Grazie a 18 arresti effettuati in sette province, il Servizio centrale antiterrorismo italiano ha smantellato una rete di al-Qaeda nel nostro Paese che aveva la sua base operativa principale in Sardegna.
Sulla base di conversazioni intercettate, gli inquirenti hanno ipotizzato che gli aspiranti terroristi avessero progettato, nel marzo 2010, un attentato in Vaticano. Uno dei componenti della cellula sarebbe stato pronto a compiere un attacco suicida. Il piano fu comunque abbandonato, il che ha permesso a padre Federico Lombardi, portavoce della Santa Sede, di dichiarare che “la cosa non è oggi rilevante e non è motivo di particolari preoccupazioni”.

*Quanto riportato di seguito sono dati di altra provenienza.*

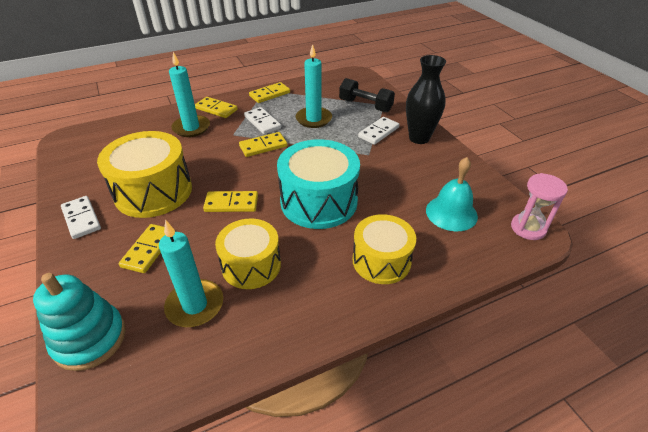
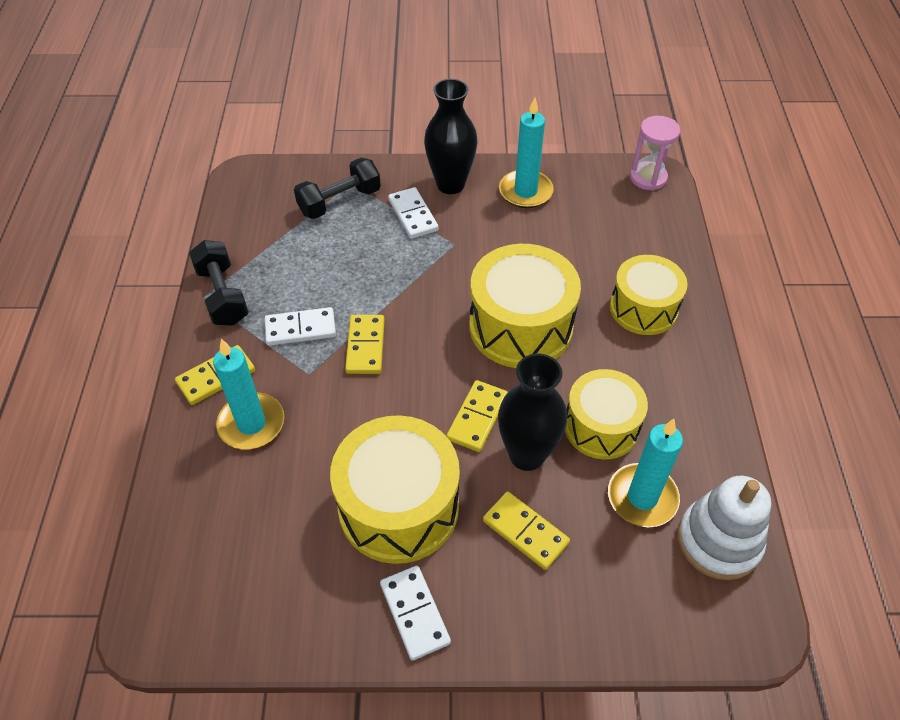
camera: 65 degrees left, 10 degrees up
(81, 219) = (414, 613): white domino -> white domino turned 75 degrees clockwise
(90, 339) = (654, 617): turquoise stacking toy -> none
(167, 367) = (718, 541): none -> white stacking toy
(210, 234) = (527, 455): none -> black vase
(270, 94) = (223, 295): yellow domino -> black dumbbell
(313, 119) = (334, 268): turquoise candle -> turquoise candle (525, 191)
(319, 201) = (520, 326): turquoise drum -> yellow drum
(451, 213) = (599, 221): turquoise bell -> none

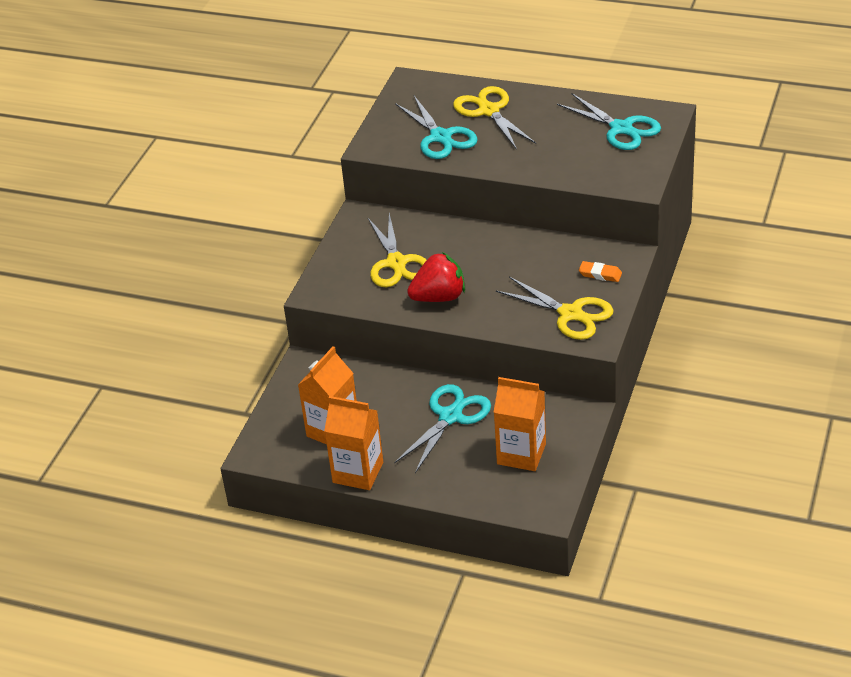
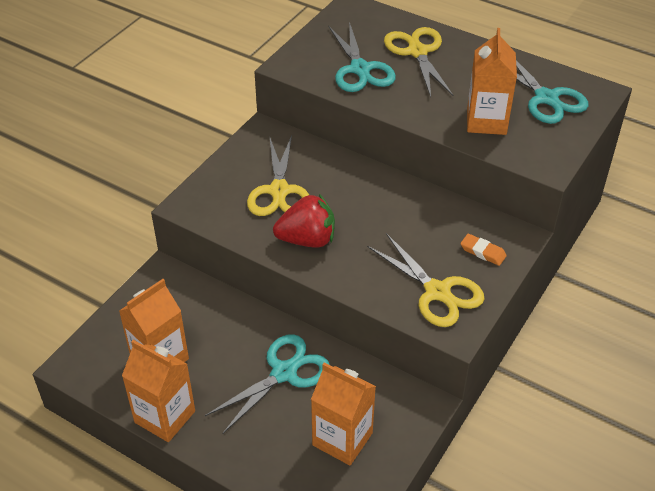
camera: 10 degrees right, 5 degrees up
(573, 159) = (486, 121): none -> orange carton

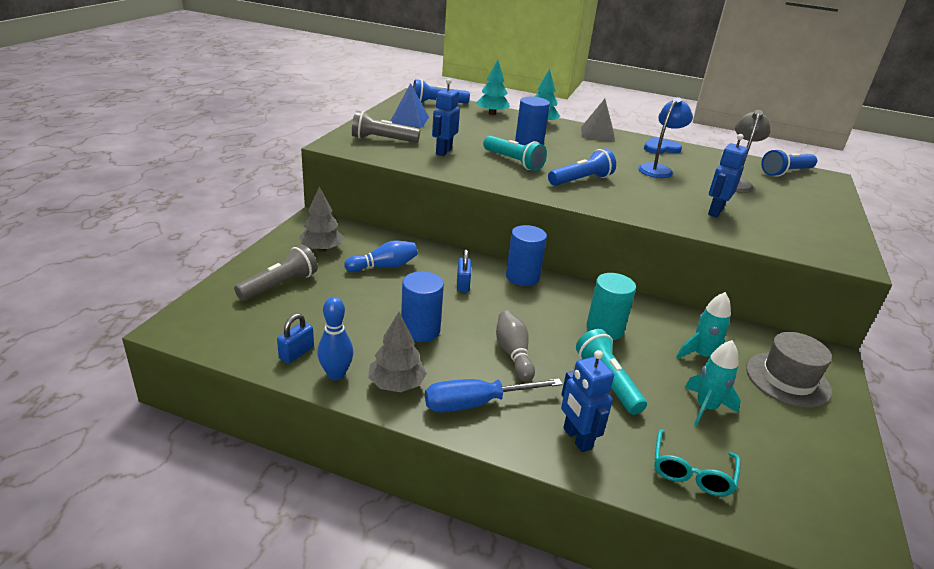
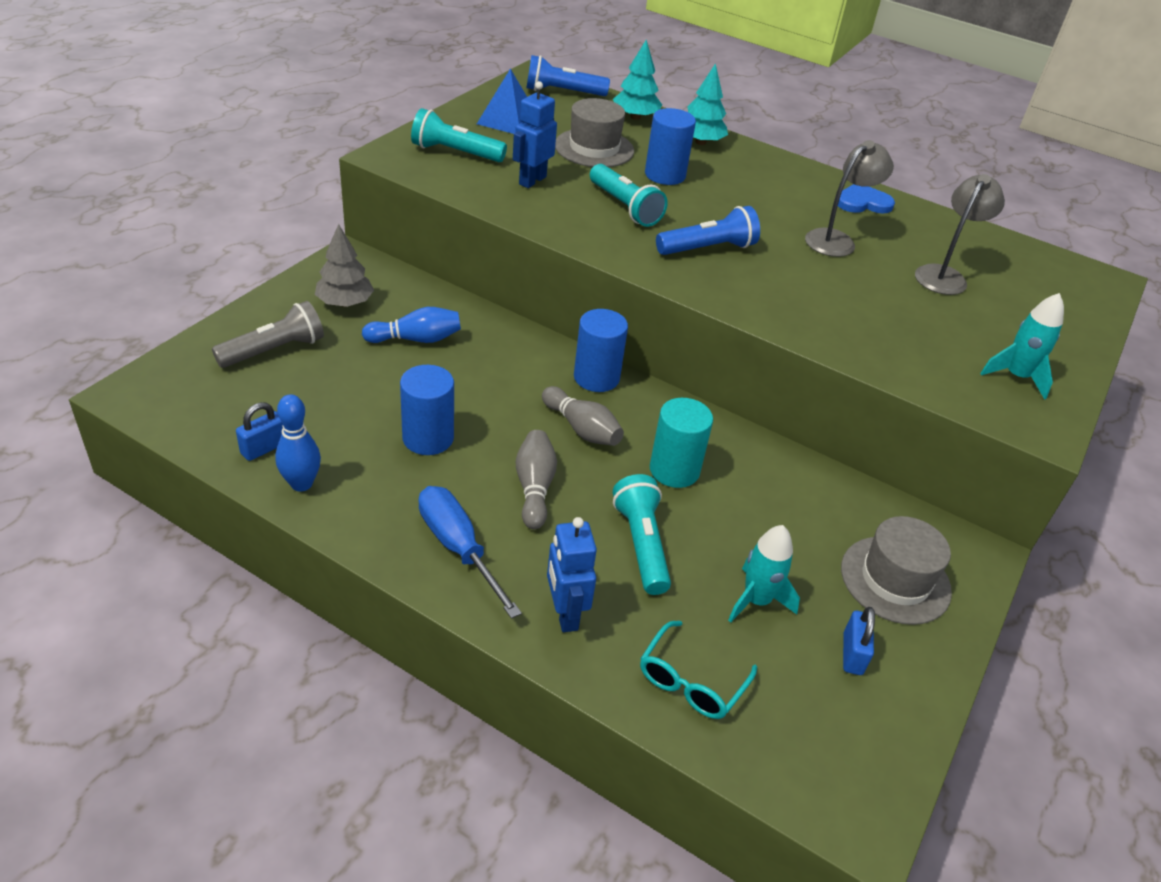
camera: 10 degrees right, 10 degrees up
(382, 140) = (455, 153): grey flashlight -> turquoise flashlight
(396, 384) = (370, 508): grey tree -> none
(463, 284) = (510, 379): blue padlock -> blue padlock (852, 654)
(475, 131) = (594, 148): none -> grey hat
(476, 403) = (458, 548): blue screwdriver -> blue screwdriver turned 60 degrees clockwise
(528, 310) = (582, 429): none -> grey bowling pin
(597, 134) = (778, 168): grey pyramid -> none
(658, 169) = (836, 240): blue lamp -> grey lamp
(702, 356) = (791, 528): turquoise rocket -> turquoise rocket (1016, 377)
(715, 211) = (880, 323): blue robot -> none
(786, 172) = (1039, 265): blue flashlight -> none

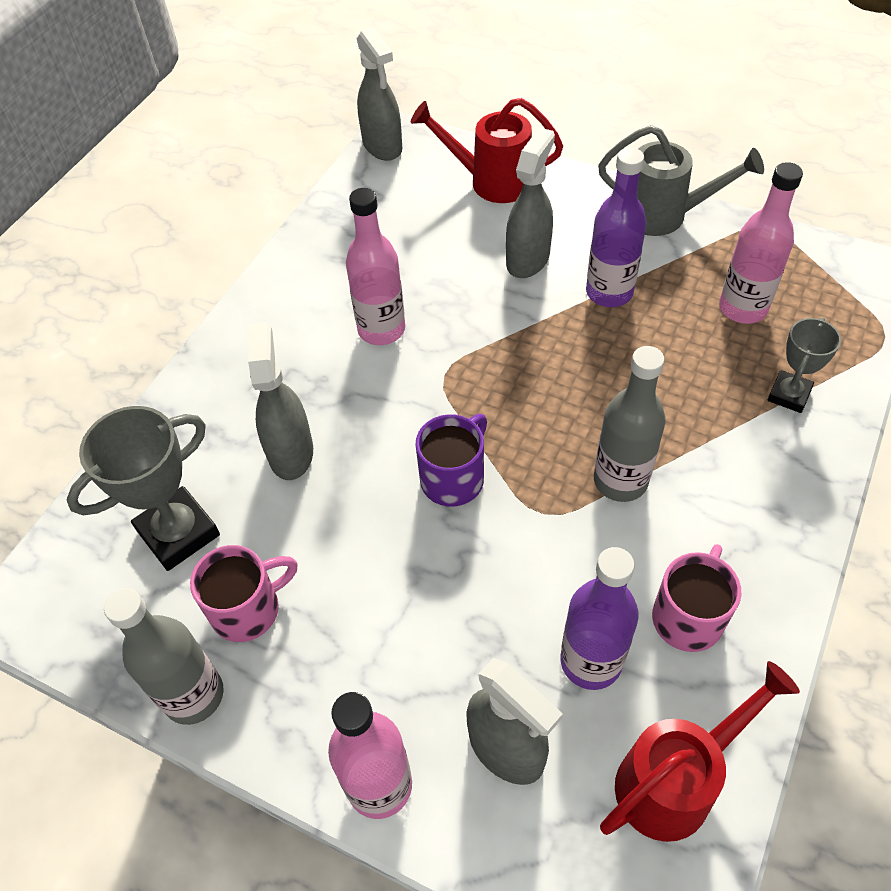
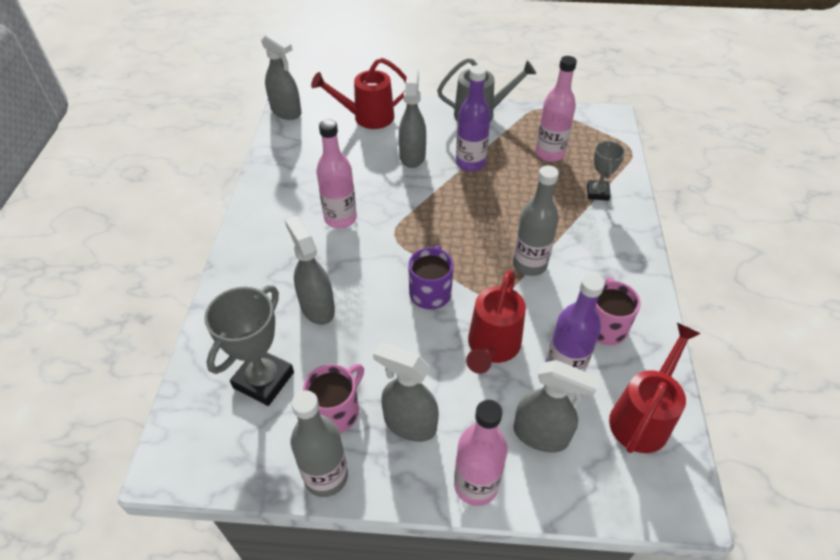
camera: 25 degrees left, 5 degrees down
(333, 663) = (409, 424): none -> grey spray bottle
(500, 591) = (492, 347): none -> red watering can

Tra le 18 ordinanze di custodia cautelare ci sono due membri della rete di fiancheggiatori che proteggeva lo “sceicco del terrore” Osama Bin Laden quando si nascondeva in Pakistan.
Altri individui arrestati dalle forze dell’ordine risultano coinvolti nell’attentato al mercato di Meena Bazar, a Peshawar, attentato in cui, il 28 ottobre 2009, morirono più di cento persone.
L’organizzazione colpita era dedita ad “attività criminali transnazionali”. Secondo la Procura distrettuale di Cagliari, i suoi campi d’azione erano “la lotta armata contro l’Occidente e il progetto di insurrezione contro l’attuale governo in Pakistan”.
I suoi affiliati, che disponevano sempre secondo gli inquirenti di “armi in abbondanza”, operavano lungo il confine tra Pakistan e Afghanistan, secondo una ben precisa strategia del terrore mirata a costringere il governo di Islamabad a desistere dal suo impegno a fianco degli USA e contro le milizie talebane nelle province di confine.
I metodi con cui i membri dell’organizzazione di nazionalità pakistana e afghana entravano e uscivano dal territorio italiano erano semplici e collaudati. In alcuni casi si ricorreva a contratti di lavoro presso aziende di imprenditori compiacenti. Altrimenti, gli aspiranti terroristi ricevevano documenti falsi per potersi dichiarare vittime di persecuzioni etniche o religiose, e quindi ottenere asilo politico.
In ogni caso, il sostegno logistico era curato dalla cellula sarda, che forniva loro assistenza, documenti, istruzioni su come comportarsi con le forze dell’ordine, telefoni, schede e contatti personali.
Secondo la Polizia, al vertice dell’organizzazione c’era un imam e dirigente di Tabligh Eddawa, un’organizzazione mondiale di apostolato islamico, che dirottava verso la cellula i fondi che raccoglieva presso le comunità afghane e pakistane nelle province di Brescia e Bergamo.
Il denaro raccolto arrivava poi in Pakistan attraverso vari canali, sfruttando le reti informali di trasferimento di fondi usate dagli emigranti per le rimesse, o più semplicemente nascondendo forti somme in contanti nei bagagli in occasione dei viaggi.